Discography is an invasive procedure associated with some risks. When it is performed the examiner should try to obtain as much information about the health and role of the disc as possible. Multiple factors can be evaluated during discography. Real time multi-recording of the data helps the examiner determine the significance of the results. This type of testing is called real time multi-modal data acquisition.  The following areas can be evaluated; pressure gradients of contrast injection, motion X-ray (fluoroscopic) images of contrast agent placement and movement, recording of the patient’s facial expressions, and the acquisition of a verbal description of what the patient did or did not experience.

 

MRI has replaced discography as the safest and most revealing study for the structural assessment of disc health and disease.  Contrast discography will only detect tears inside the disc that communicate with the center portion of the disc where the contrast agent is injected.

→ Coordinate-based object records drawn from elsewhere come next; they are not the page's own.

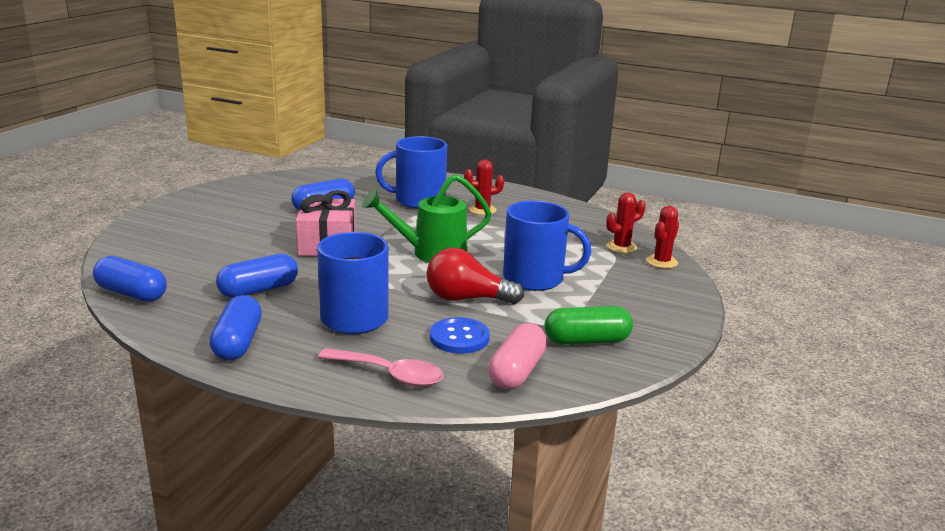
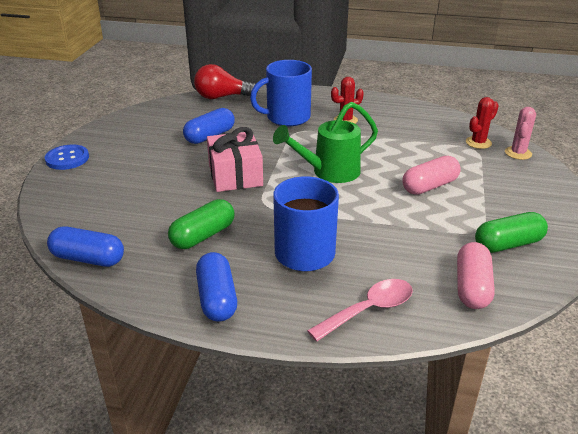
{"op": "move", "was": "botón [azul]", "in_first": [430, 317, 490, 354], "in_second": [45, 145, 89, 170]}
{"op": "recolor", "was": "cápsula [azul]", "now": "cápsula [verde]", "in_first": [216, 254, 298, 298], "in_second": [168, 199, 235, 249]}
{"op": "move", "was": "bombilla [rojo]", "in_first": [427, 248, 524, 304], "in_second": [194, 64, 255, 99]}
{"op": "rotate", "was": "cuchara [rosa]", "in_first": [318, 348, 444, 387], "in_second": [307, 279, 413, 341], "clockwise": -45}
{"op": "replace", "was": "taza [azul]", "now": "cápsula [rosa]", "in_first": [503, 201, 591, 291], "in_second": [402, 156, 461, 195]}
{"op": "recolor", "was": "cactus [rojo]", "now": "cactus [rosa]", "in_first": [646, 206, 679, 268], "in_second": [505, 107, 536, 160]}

The primary benefit of discography is that it provides a method for assessing whether a disc is causing pain.

 

Provocative and Analgesic Discography


Provocative discography refers to the approach used during diagnostic discography to help identify the role of one or more discs in back pain. It is a technique, which is used in an attempt to reproduce discogenic symptoms by introducing chemical stimuli and/or by altering the pressure within the disc.  The placement of the needle, the pressure of the fluid introduced, and the pro-inflammatory chemical reaction within the disc can potentially reproduce pain in an already compromised, symptomatic intervertebral disc.  During the procedure an anesthetic agent can then be injected into the symptomatic disc.  If the application of the analgesic agent provides rapid relief of discomfort or pain it confirms that the tested disc is contributing to back symptoms.

 

Provocative discography should be performed under motion X-ray (fluoroscopic) guidance in an attempt to reduce potential complications.  The procedure should be performed in a surgical suite with a mobile C-arm fluoroscopic unit.

 

Who is a Candidate for Discography


Discography should only be considered if the patient has intractable back pain, which has failed to respond to an adequate trial of non-operative treatment methods. Discography may also be considered as part of the assessment of failed back surgery to determine if there may be a painful pseudoarthrosis or symptomatic disc in a posterior fused segment. It may also be used to help confirm the precise level of the spine requiring fusion. The use of discography may be used to guide minimally invasive disc procedures such as nucleoplasty or Intra discal electro thermocoagulation (IDET).